Confusion, et faux argument, qui est celui de l’illégitimité de Bergoglio (ce dernier désormais toujours moins défendable) non pour cause de vice de consentement (position correcte) ou d’hérésie (position des ‘sédévacantistes’) mais pour cause de l’invalidité de la démission de Benoît XVI, qui aurait donc été, jusqu’à sa mort, le Pape légitime. Il est inutile d’entrer dans les polémiques sur munus et officium ou sur les constitutions apostoliques de Jean-Paul II, si nous pensons au fait que l’un et l’autre (Wojtyla et Ratzinger) ont été de convaincus partisans des erreurs de Vatican II incompatibles avec le Magistère de l’Église : œcuménisme, dialogue interreligieux, liberté religieuse, collégialité, réforme liturgique et ainsi de suite, c’est pourquoi ils ne pouvaient se démettre que de l’aspect matériel (l’élection) de la Papauté, mais certainement pas de l’aspect formel qu’ils ne possédaient pas pour les motifs précités. La si décriée pachamama de Bergoglio n’est pas le pire des rites vaudous loués par Wojtyla, qui, avec Ratzinger, n’a jamais hésité à prier dans des temples païens, dans les synagogues ou dans les mosquées. Enfin, dans une telle confusion des idées quelqu’un qui, comme le professeur Viglione, écrit de savants livres pour expliquer que même lui ne sait si Bergoglio est ou non le Vicaire du Christ, mais qui n’assiste tout de même qu’exclusivement aux messes en communion avec lui (nous n’en doutions pas), n’aide certainement pas à savoir que faire. Il est vrai que savoir de ne pas savoir est le commencement de la sagesse, mais dans ce cas le silence serait peut-être plus opportun.

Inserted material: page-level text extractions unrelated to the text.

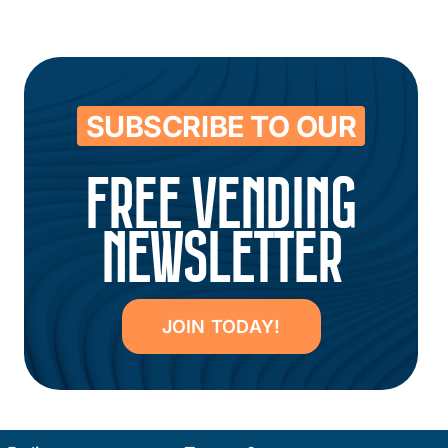
SUBSCRIBE TO OUR
FREE VENDING
NEWSLETTER
JOIN TODAY!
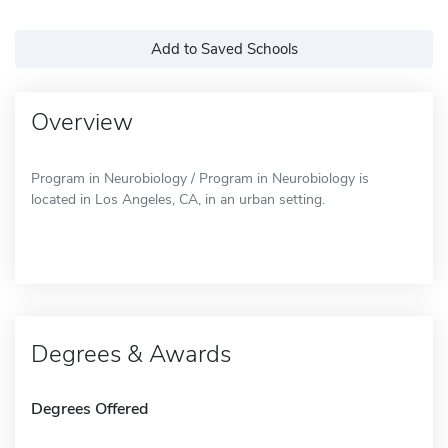
Add to Saved Schools
Overview
Program in Neurobiology / Program in Neurobiology is
located in Los Angeles, CA, in an urban setting.
Degrees & Awards
Degrees Offered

Dans une telle confusion des idées – c’est justement le cas de le dire – les pauvres fidèles s’orientent difficilement. Nous les confions à Notre-Dame du Bon Conseil. Notre revue, qui se renouvelle également dans ses collaborateurs et qui ne court pas derrière les dernières nouvelles (j’ai voulu le faire uniquement de manière sommaire et un peu superficielle – je l’admets – dans ces lignes) s’efforce de donner aux lecteurs des pistes de réflexion éclairée, aux côtés d’autres initiatives, comme les congrès que nous organisons. Après le numéro spécial sur Mgr Benigni (et l’histoire de l’Église dans la première moitié du XXe siècle, qui a préparé notre époque) nous revenons à un format classique ; un nouveau jeune collaborateur reprend l’ancienne rubrique L’Osservatore Romano tandis que d’autres articles, indépendants de l’actualité et de la polémique, se veulent être seulement de formation comme ceux sur l’apôtre saint Paul et sur les Théatins. Enfin, la classique rubrique Vie de l’Institut, qui ne se trouvait pas dans le dernier numéro, sera particulièrement dense : c’est peut-être celle qui est lue en premier et qui l’est le plus. Quant à nous de la vieille garde, nous sommes près du cursum consummavi et nous devons regarder davantage à la Vie qui vient qu’aux vicissitudes de cette terre : que tous ceux qui nous ont précédés nous rappellent l’Éternité qui nous attend ; que le Seigneur nous accorde la persévérance et une sainte mort dans la grâce de Dieu.